Two major European regulators have separately called for cryptocurrency and ICO rules at the EU level.
Firstly, the European Banking Authority (EBA), a regulatory agency of the EU, has urged the European Commission to examine whether unified crypto rules are needed across the region.
In a report published Tuesday, the EBA said that crypto asset-related activities do not currently fall under existing EU financial laws and, as these activities are “highly risky,” appropriate rules need to be put in place to protect investors.
The EBA has, therefore, asked the commission to carry out a “comprehensive” analysis to determine what action may be required at the EU level.
Adam Farkas, the EBA’s executive director, said in a statement:
“The EBA’s warnings to consumers and institutions on virtual currencies remain valid. The EBA calls on the European Commission to assess whether regulatory action is needed to achieve a common EU approach to crypto-assets. The EBA continues to monitor market developments from a prudential and consumer perspective.”

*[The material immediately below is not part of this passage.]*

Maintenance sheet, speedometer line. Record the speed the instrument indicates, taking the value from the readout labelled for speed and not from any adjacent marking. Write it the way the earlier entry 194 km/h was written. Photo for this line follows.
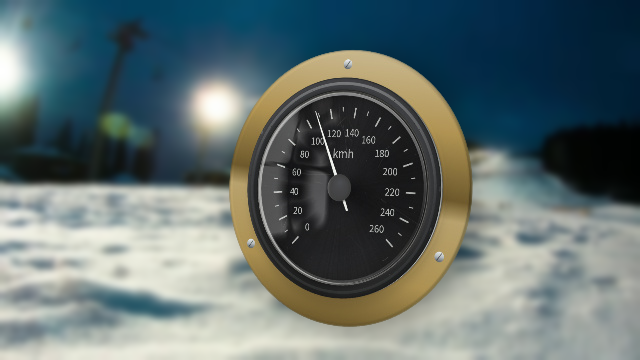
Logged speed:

The EBA also advised the commission to take into account recommendations to be issued by the Financial Action Task Force (FATF), the global money-laundering watchdog, in June of this year.
The FATF is expected to issue guidance for international cryptocurrency regulation covering crypto exchanges, digital wallet providers and initial coin offerings (ICOs).

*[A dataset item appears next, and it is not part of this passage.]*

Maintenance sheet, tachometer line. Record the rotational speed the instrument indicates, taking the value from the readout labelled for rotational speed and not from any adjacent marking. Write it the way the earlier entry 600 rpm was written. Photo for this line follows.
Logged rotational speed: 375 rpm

Meanwhile, throughout 2019, the EBA said it will take a number of steps to monitor the crypto sector, such as developing a common monitoring template for crypto activities, assessing business practices regarding advertisements in the industry, determining the treatment of banks’ holdings or exposures to crypto assets, and more.
A second regulatory agency in the economic bloc, the European Securities and Markets Authority (ESMA), also published a report on crypto assets and ICOs today. It advises the EU’s Commission, Council and Parliament on the existing rules that could be applied to crypto assets and further sets out any regulatory gaps to consider for policymakers.

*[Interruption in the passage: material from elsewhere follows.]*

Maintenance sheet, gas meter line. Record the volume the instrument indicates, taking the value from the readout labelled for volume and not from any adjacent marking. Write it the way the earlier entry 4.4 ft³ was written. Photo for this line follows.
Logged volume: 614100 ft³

Notably, it says that some crypto assets could fall under the EU’s MiFID financial framework and be classed as financial instruments, although some adjustments may be required.
Steven Maijoor, ESMA chair, said:
“Our survey of NCAs highlighted that some crypto-assets may qualify as MiFID financial instruments, in which case the full set of EU financial rules would apply. However, because the existing rules were not designed with these instruments in mind, NCAs face challenges in interpreting the existing requirements and certain requirements are not adapted to the specific characteristics of crypto-assets.
Another category of cryptos would not fall under MiFID, but should still have to comply with anti-money laundering rules. Additionally, risk disclosure should also be enforced, to alert consumers to potential risks when investing in crypto assets, it said.
“In order to have a level playing field and to ensure adequate investor protection across the EU, we consider that the gaps and issues identified would best be addressed at the European level,” Maijoor concluded.